The stream of tokens is defined in stream-json's Parser documentation. The CSV parser uses a subset of those tokens:

  • startArray indicates that a row is started.
  • startString indicates that a value is about to start.
  • stringChunk carries a piece of a value as a string. 0 or more chunks is allowed.
  • endString indicates that a value is finished.
  • stringValue is a total value of a string that precedes it.
  • endArray indicates that a row has finished.

In short:

  • a CSV file may have 0 or more rows,
  • each row is represented as an array of string values,
  • each value is a string:
    • If streaming values is on, it is always startString, then 0 or more stringChunk tokens, then endString.
    • If packing is on, stringValue is sent out.

Some CSV files come with a header, which lists column names. In this case, it is possible to translate arrays to objects with corresponding column names as keys. AsObjects is the filter, which does it.

Packing options

Parser can pack strings. It should be on only when we know that individual values can fit into memory.

Internally a value packing is controlled by a flag:

  • By default, this flag is true.
  • If packValues is set, it is assigned to each flag.
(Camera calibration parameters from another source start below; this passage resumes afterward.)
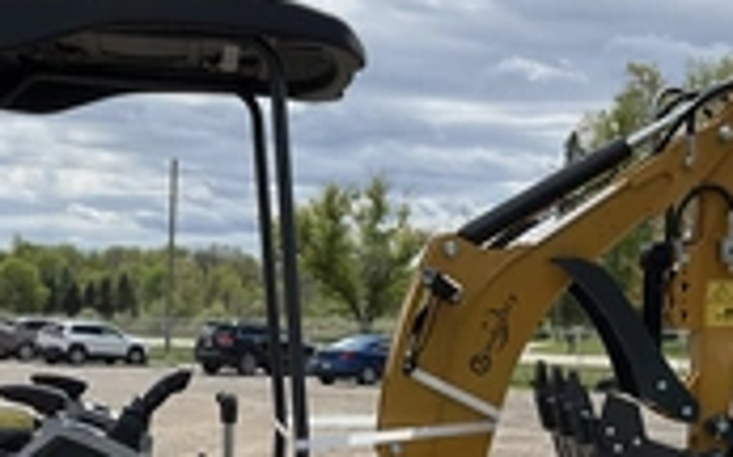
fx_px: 1418
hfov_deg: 28.6
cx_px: 203
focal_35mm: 71
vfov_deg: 17.8
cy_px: 487
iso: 25
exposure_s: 1/2141
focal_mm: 3
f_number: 1.8
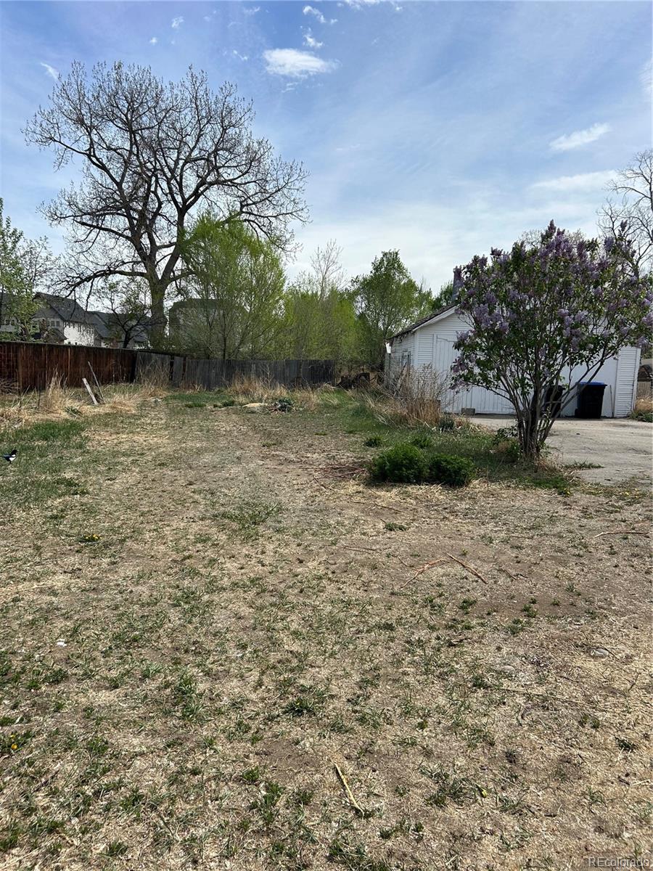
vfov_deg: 67.3
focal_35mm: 26
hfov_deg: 53.1
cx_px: 326
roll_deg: -1.5
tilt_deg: -6.4
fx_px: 654
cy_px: 436
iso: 50
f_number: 1.5
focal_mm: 5.7
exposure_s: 1/4630
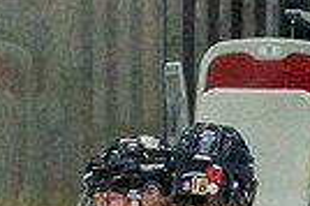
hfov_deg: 1.4
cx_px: 219
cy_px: 513
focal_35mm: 1477
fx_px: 12703
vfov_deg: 0.9
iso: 3200
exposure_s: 1/1250
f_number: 2.8
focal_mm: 200
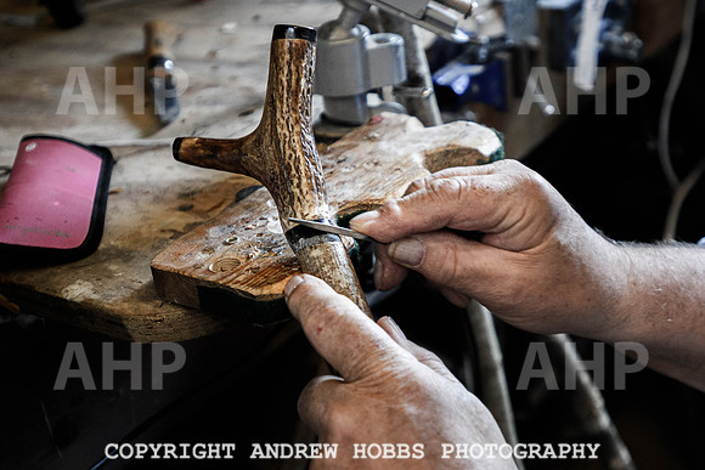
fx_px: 1299
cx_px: 506
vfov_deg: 20.5
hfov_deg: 30.0
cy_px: 186
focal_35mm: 66
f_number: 2.8
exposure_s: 1/80
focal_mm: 35
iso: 640
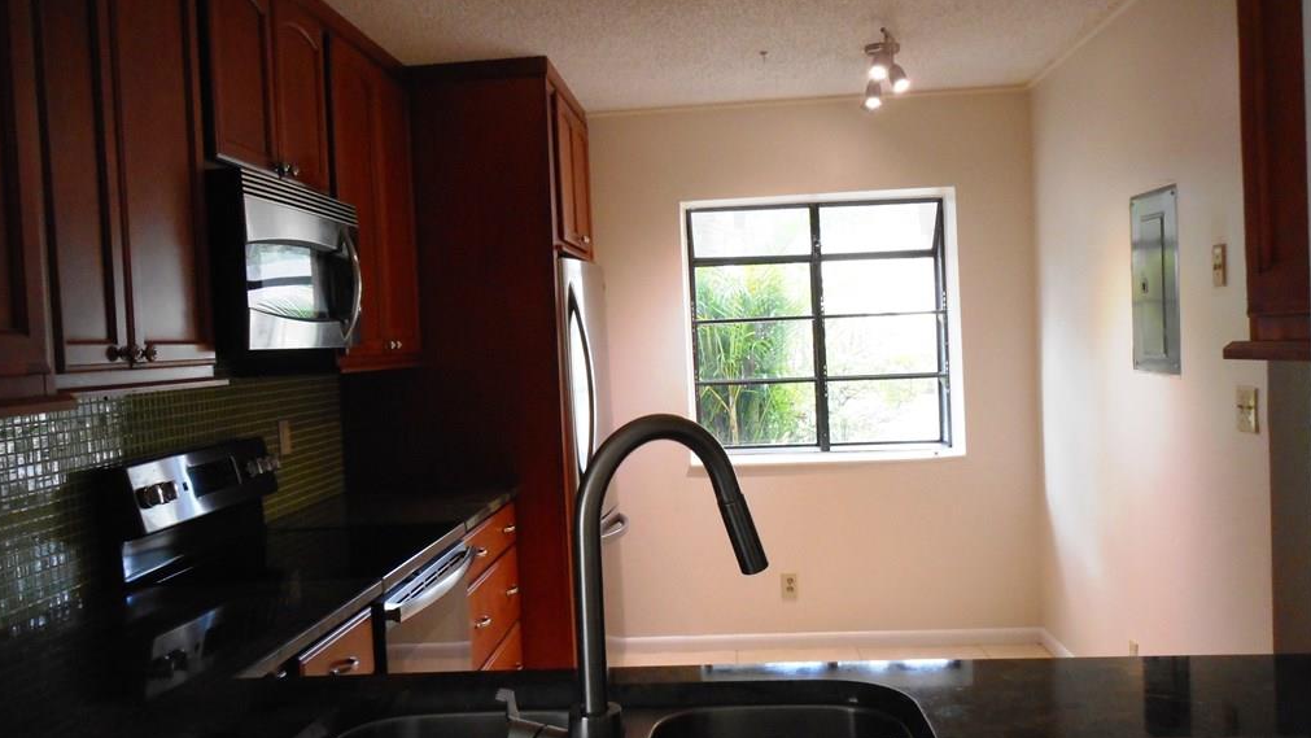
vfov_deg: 36.7
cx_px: 651
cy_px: 390
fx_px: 1113
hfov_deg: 61.0
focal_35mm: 32
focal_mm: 5.2
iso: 360
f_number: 4
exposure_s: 1/30
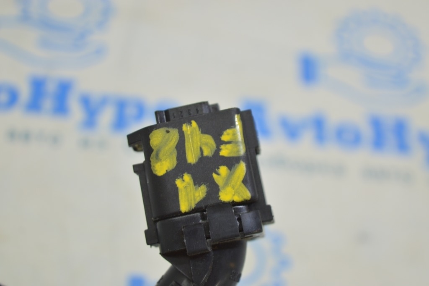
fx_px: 929
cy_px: 143
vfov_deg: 17.5
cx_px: 214
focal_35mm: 78
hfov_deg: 26.0
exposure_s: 1/25
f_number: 5.6
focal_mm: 52
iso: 400
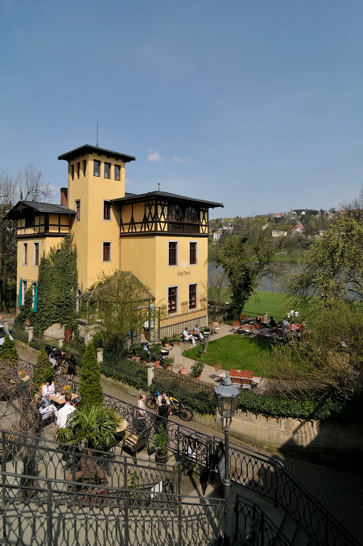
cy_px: 273
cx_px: 182
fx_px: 273
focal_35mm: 18
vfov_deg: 90.1
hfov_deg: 67.3
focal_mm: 12
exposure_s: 1/1000
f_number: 8
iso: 200
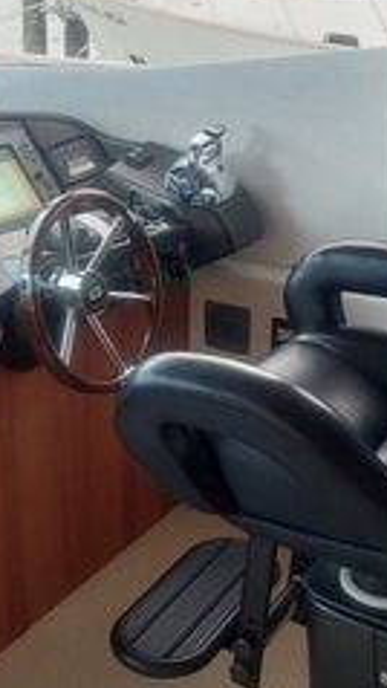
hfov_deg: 27.0
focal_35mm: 44
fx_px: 802
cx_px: 127
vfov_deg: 46.3
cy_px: 390
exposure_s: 1/50
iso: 50
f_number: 1.8
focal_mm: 5.23
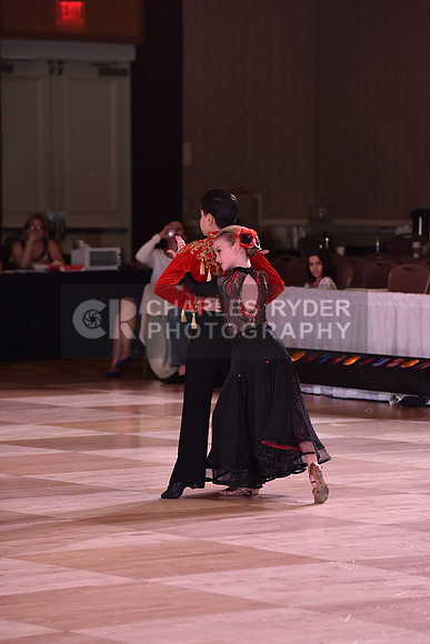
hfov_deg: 6.9
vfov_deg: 10.3
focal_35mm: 200
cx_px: 215
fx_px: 3581
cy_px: 322
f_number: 5.6
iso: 2000
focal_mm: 200
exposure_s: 1/250
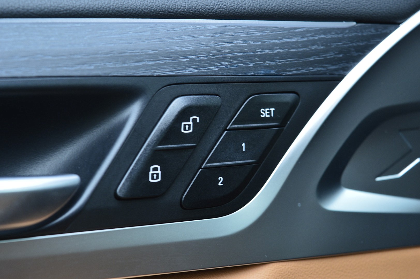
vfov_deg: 17.5
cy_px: 140
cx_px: 210
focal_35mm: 78
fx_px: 909
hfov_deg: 26.0
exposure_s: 1/60
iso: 450
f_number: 8
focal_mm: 52
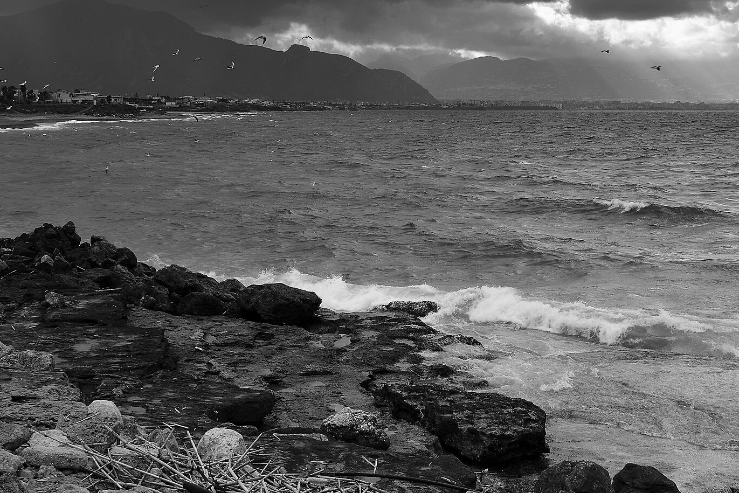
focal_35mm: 63
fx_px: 1294
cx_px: 406
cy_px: 85
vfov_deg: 21.3
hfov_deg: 31.9
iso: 100
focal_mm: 36
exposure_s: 1/80
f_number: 8
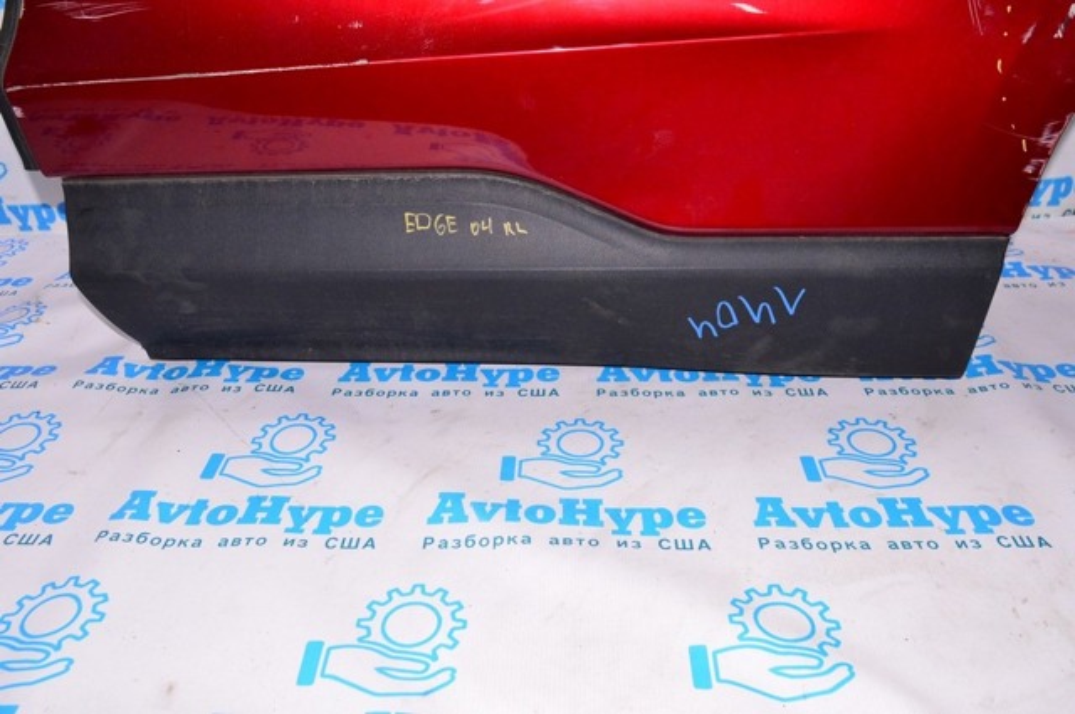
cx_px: 538
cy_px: 357
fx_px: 939
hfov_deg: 59.6
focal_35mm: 32
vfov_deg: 41.6
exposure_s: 1/200
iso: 1600
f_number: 8
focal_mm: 21
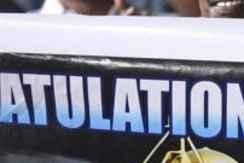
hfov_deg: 10.1
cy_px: 159
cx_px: 236
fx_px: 1377
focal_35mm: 203
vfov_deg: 6.8
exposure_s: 1/400
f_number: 1.4
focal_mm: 40
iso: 1000
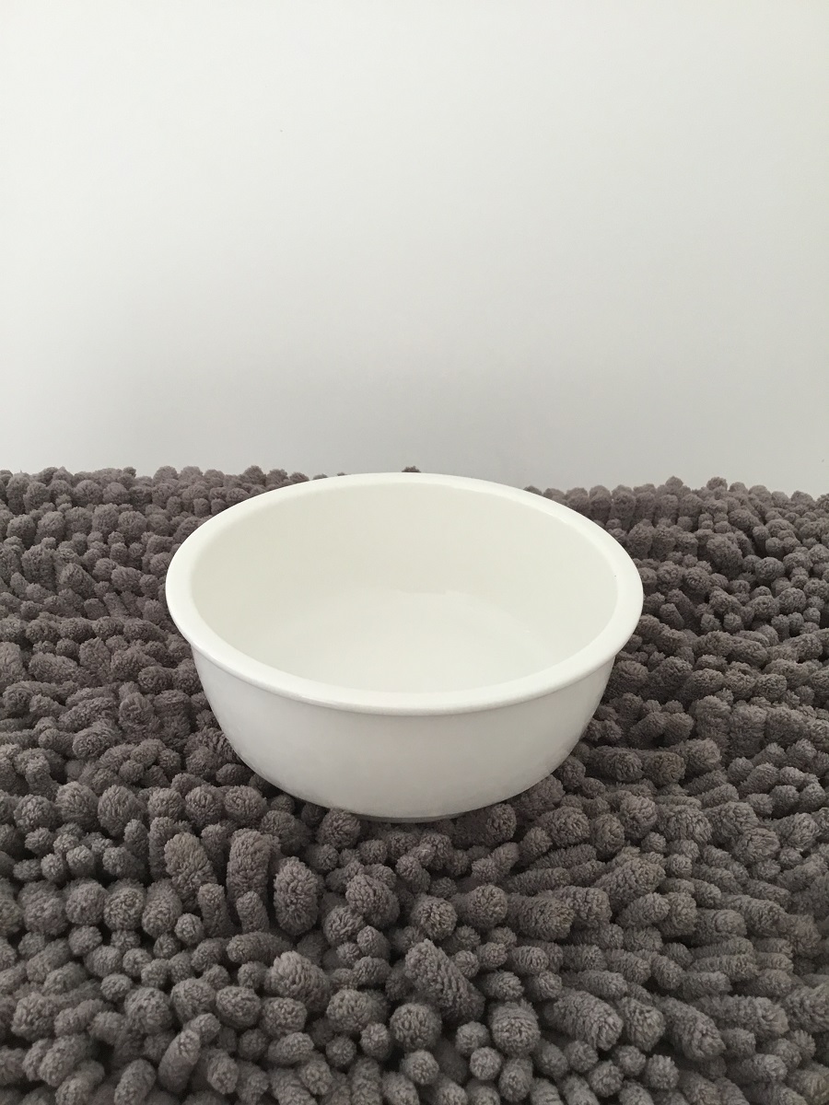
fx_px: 990
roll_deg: -0.8
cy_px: 552
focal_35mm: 31
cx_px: 414
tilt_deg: -27.4
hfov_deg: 45.4
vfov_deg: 58.4
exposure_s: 1/33
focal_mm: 3.3
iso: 100
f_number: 2.4
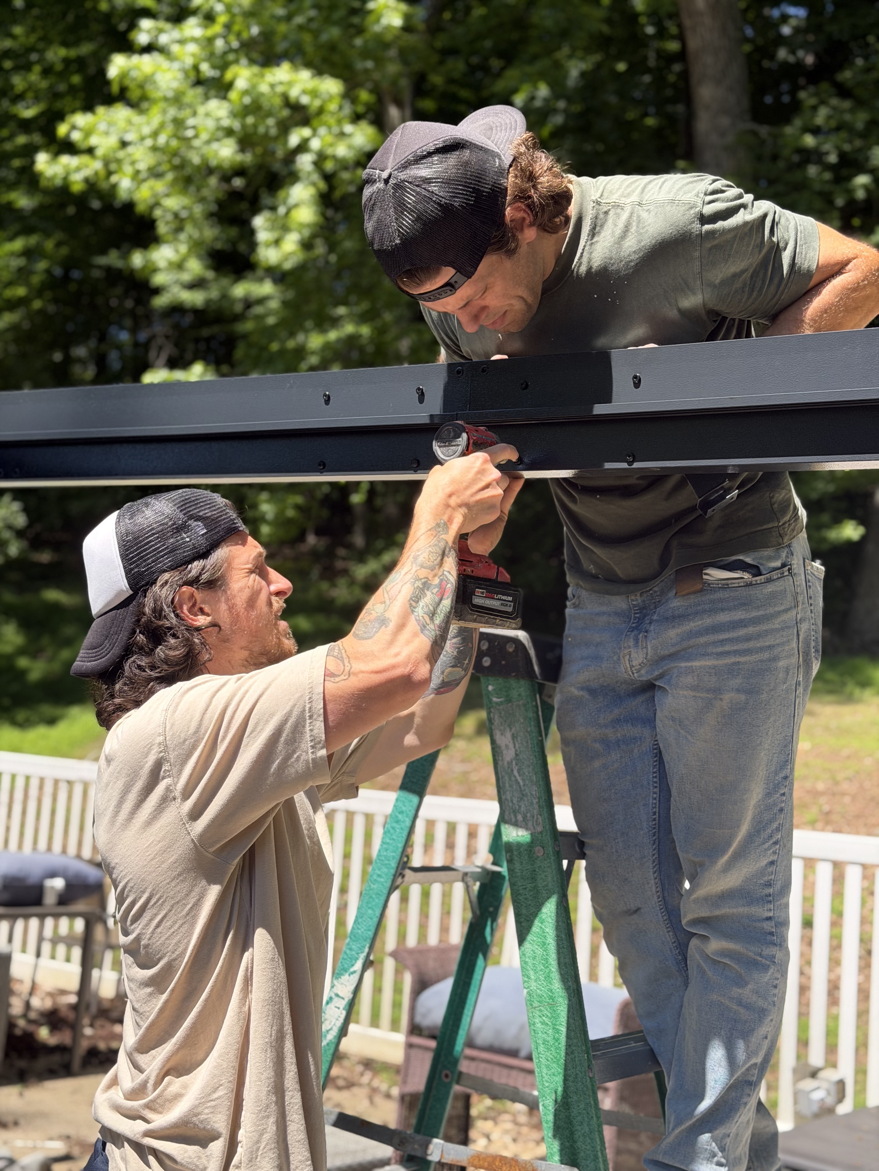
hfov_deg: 30.3
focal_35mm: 48
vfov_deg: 39.7
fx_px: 1625
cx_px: 440
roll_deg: -6.3
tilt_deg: +4.9
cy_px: 586
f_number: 1.78
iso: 80
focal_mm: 6.76
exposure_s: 1/1456
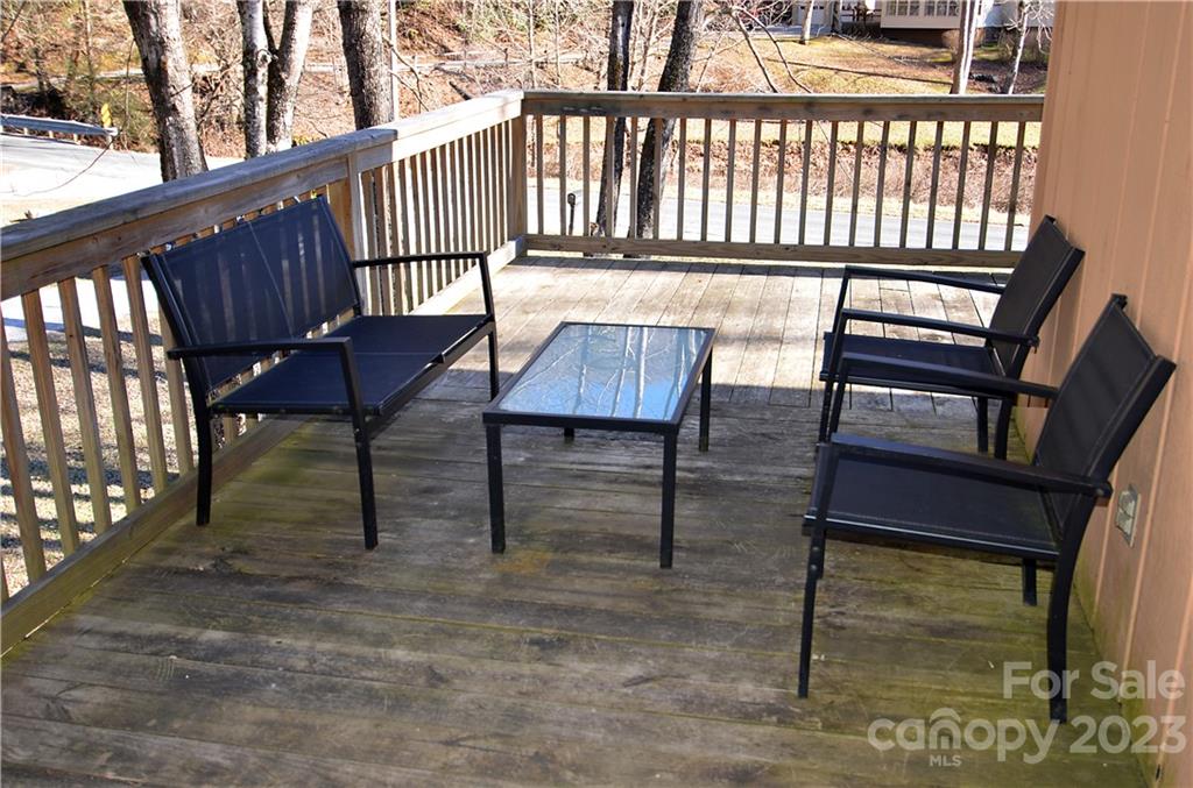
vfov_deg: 36.7
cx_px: 596
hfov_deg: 53.3
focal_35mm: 36
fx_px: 1190
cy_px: 394
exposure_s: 1/200
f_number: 4
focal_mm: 24
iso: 200
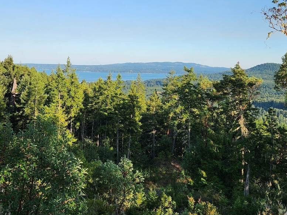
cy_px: 52
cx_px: 124
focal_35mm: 38
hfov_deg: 48.8
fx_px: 315
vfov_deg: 36.8
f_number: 1.8
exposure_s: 1/850
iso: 20
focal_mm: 5.4
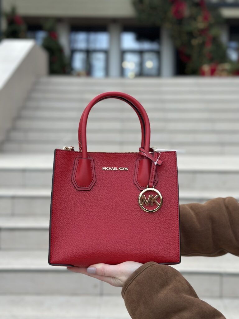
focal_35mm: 48
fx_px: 442
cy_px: 160
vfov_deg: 39.7
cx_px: 120
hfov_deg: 30.3
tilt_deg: -2.3
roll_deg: -0.6
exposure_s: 1/364
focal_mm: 6.86
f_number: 1.78
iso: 80
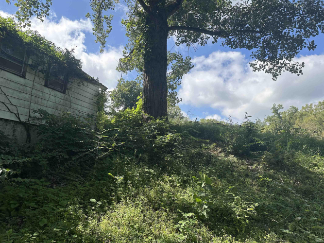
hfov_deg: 71.6
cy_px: 122
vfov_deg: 56.8
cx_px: 162
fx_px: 225
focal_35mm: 24
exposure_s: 1/3597
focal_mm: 6.86
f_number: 1.78
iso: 80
This option is here for consistency with stream-json.
  • If packString is set, it is assigned to the flag.

Examples:

Supplied options packStrings
{} true
{packValues: false} false
{packValues: false, packStrings: true} true
{packStrings: true, packValues: false} true
{packStrings: false} false

Streaming options

Parser can optionally skip streaming strings for optimization purposes, if a corresponding packing option is enabled. It means that only three configurations are supported for values and keys:

  • The default: startString, 0 or more stringChunk, endString, stringValue.
  • packStrings is false: startString, 0 or more stringChunk, endString.
  • packStrings is true, streamStrings is false: stringValue.

Internally a value streaming is controlled by a flag:

  • By default, this flag is true.
  • If streamValues is set, it is assigned to each flag. This option is here for consistency with stream-json.
  • If streamStrings is set, it is assigned to the flag.
  • If packStrings is false, it is set to true.

Examples:

Supplied options streamStrings
{} true
{packValues: true, streamValues: false} false
{packStrings: true, streamStrings: false} false
{packStrings: false, streamStrings: false} true
{packValues: true, streamValues: false, streamStrings: true} true
{streamStrings: false} false

Static methods and properties

parser(options) and make(options)

make() and parser() are two aliases of the factory function. It takes options described above, and return a new instance of Parser. parser() helps to reduce a boilerplate when creating data processing pipelines:

const {chain}  = require('stream-chain');
const {parser} = require('stream-csv-as-json/Parser');

const fs = require('fs');

const pipeline = chain([
  fs.createReadStream('sample.csv'),
  parser()
]);

let rowCounter = 0;
pipeline.on('data', data => data.name === 'startArray' && ++rowCounter);
pipeline.on('end', console.log(`Found ${rowCounter} rows.`));

make.Constructor

Constructor property of make() (and parser()) is set to Parser. It can be used for indirect creating of parsers or metaprogramming if needed.